Work task: Only reproduce the lines from the line containing "Answering some questions" onward, exactly, through the final line of the data below.
*** Opening of Records for this task ***
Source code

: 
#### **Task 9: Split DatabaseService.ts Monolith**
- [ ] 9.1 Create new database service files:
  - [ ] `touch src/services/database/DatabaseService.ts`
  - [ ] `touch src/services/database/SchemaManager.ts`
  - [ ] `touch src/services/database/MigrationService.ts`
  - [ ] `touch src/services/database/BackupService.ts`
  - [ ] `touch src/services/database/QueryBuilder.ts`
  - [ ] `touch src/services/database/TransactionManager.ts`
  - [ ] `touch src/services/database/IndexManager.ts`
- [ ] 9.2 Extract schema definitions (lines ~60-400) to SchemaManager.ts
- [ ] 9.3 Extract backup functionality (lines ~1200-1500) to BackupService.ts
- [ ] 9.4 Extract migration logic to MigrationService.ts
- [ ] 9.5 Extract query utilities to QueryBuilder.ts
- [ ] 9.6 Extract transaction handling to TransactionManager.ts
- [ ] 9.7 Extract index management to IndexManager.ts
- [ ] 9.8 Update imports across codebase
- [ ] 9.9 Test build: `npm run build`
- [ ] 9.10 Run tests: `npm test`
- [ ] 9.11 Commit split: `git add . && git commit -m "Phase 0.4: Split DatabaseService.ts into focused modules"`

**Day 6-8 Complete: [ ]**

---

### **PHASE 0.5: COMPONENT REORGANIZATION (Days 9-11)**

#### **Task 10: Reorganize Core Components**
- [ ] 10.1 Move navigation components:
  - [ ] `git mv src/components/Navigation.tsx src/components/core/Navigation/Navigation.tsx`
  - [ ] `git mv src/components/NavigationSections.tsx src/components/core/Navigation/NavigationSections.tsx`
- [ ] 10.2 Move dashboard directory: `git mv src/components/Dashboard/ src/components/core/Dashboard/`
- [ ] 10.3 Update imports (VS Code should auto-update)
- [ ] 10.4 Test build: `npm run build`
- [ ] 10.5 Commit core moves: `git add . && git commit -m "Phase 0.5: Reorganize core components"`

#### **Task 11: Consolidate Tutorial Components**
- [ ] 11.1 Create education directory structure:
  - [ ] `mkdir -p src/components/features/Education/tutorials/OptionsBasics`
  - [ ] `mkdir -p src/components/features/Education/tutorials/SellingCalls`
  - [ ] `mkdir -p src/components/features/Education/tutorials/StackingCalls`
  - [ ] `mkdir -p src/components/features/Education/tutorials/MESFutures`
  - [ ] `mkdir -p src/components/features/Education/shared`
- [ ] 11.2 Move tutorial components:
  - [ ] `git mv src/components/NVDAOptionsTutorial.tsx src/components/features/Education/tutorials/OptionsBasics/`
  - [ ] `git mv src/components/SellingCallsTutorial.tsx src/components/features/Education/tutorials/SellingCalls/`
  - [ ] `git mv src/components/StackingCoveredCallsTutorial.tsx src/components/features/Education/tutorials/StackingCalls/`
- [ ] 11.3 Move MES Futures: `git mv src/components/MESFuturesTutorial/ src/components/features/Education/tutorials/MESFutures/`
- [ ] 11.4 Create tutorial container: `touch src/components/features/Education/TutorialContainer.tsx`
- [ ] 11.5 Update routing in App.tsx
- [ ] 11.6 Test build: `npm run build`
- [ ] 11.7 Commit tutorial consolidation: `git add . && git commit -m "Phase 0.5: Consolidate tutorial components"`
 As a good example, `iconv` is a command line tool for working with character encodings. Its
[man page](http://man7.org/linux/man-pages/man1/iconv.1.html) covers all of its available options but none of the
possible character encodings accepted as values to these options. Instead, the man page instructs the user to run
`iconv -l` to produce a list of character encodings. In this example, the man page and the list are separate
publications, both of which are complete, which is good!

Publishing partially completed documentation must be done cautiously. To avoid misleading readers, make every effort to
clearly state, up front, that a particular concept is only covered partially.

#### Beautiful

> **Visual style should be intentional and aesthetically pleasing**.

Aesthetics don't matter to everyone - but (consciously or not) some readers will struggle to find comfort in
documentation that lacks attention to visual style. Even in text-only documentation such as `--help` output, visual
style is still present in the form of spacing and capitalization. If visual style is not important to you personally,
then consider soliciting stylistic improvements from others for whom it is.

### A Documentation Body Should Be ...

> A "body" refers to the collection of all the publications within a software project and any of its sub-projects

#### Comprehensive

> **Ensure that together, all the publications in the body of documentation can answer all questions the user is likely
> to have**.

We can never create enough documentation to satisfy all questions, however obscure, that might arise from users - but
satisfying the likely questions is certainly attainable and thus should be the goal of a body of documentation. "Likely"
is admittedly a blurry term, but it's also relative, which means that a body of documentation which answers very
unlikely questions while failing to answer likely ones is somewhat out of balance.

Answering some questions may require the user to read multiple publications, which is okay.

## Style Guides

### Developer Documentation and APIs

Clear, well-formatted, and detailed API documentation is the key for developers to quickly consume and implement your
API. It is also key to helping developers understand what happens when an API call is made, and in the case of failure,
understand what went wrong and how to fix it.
*** Close of Records for this task ***
Solution to this task:
Answering some questions may require the user to read multiple publications, which is okay.

## Style Guides

### Developer Documentation and APIs

Clear, well-formatted, and detailed API documentation is the key for developers to quickly consume and implement your
API. It is also key to helping developers understand what happens when an API call is made, and in the case of failure,
understand what went wrong and how to fix it.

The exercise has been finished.